Archaeological site in Israel

Tel Hanaton (תל חנתון; تل بدويه) is an archaeological tell situated at the western edge of the Beit Netofa Valley, in the western Lower Galilee region of Israel, 2 km south of the Town of Kfar Manda and 1 km northeast of the kibbutz which took its name, Hanaton.

==Etymology ==
During most of the Late Bronze Age, the region of Canaan was under the control of Egypt, either as provinces and city-states ruled by Egyptian Governors; or by vassal Canaanite kings who paid annual homage (tribute) to the ruling Pharaoh. It is possible that the city was named for Pharaoh Amenhotep IV also known by the name Akhenaten, the founder of a brief period of monotheism (Atenism) from the Eighteenth dynasty of Egypt during 1352-1334 BC. The name Hanaton (pronounced Khanaton) and the name Akhenaten have identical consonants, which in the Semitic languages of the period are more significant than vowels, which may vary.

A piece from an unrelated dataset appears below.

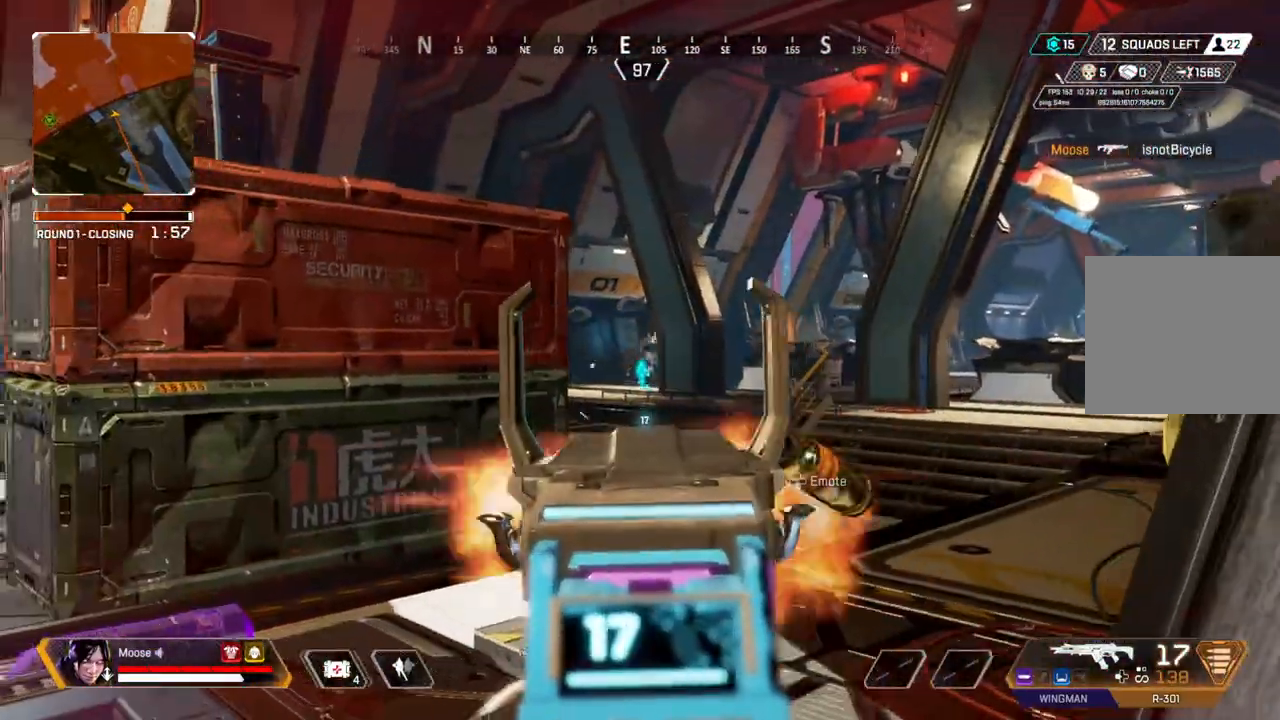
{"buttons": ["L2"], "left_stick": "down-right", "right_stick": "right", "events": [[17, "right_stick", "center"], [183, "left_stick", "up-left"], [300, "R2", "up"], [383, "left_stick", "down-right"], [450, "right_stick", "right"]]}
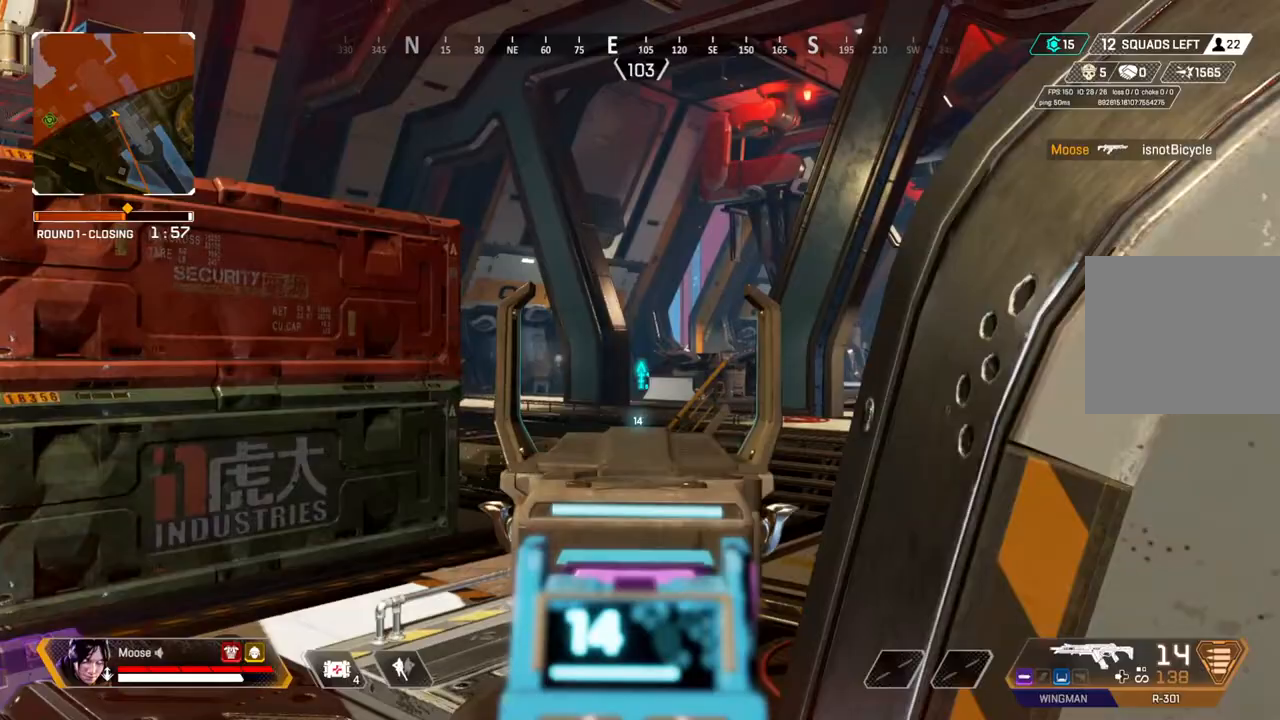
{"buttons": ["L2"], "left_stick": "right", "right_stick": "center", "events": [[67, "right_stick", "center"], [100, "left_stick", "up-left"], [150, "left_stick", "left"], [317, "left_stick", "center"], [367, "left_stick", "right"]]}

Tel Hanaton is associated with the biblical Hanaton (KJV spelling: Hannathon), mentioned in The Book of Joshua in the lands apportioned to the tribe of Zebulon (Zevulun).

==Description==
The tell rises to 75 m above the surrounding valley, part of which represents the stratification layers on which the Bronze Age and later settlements were built on a natural rock outcrop.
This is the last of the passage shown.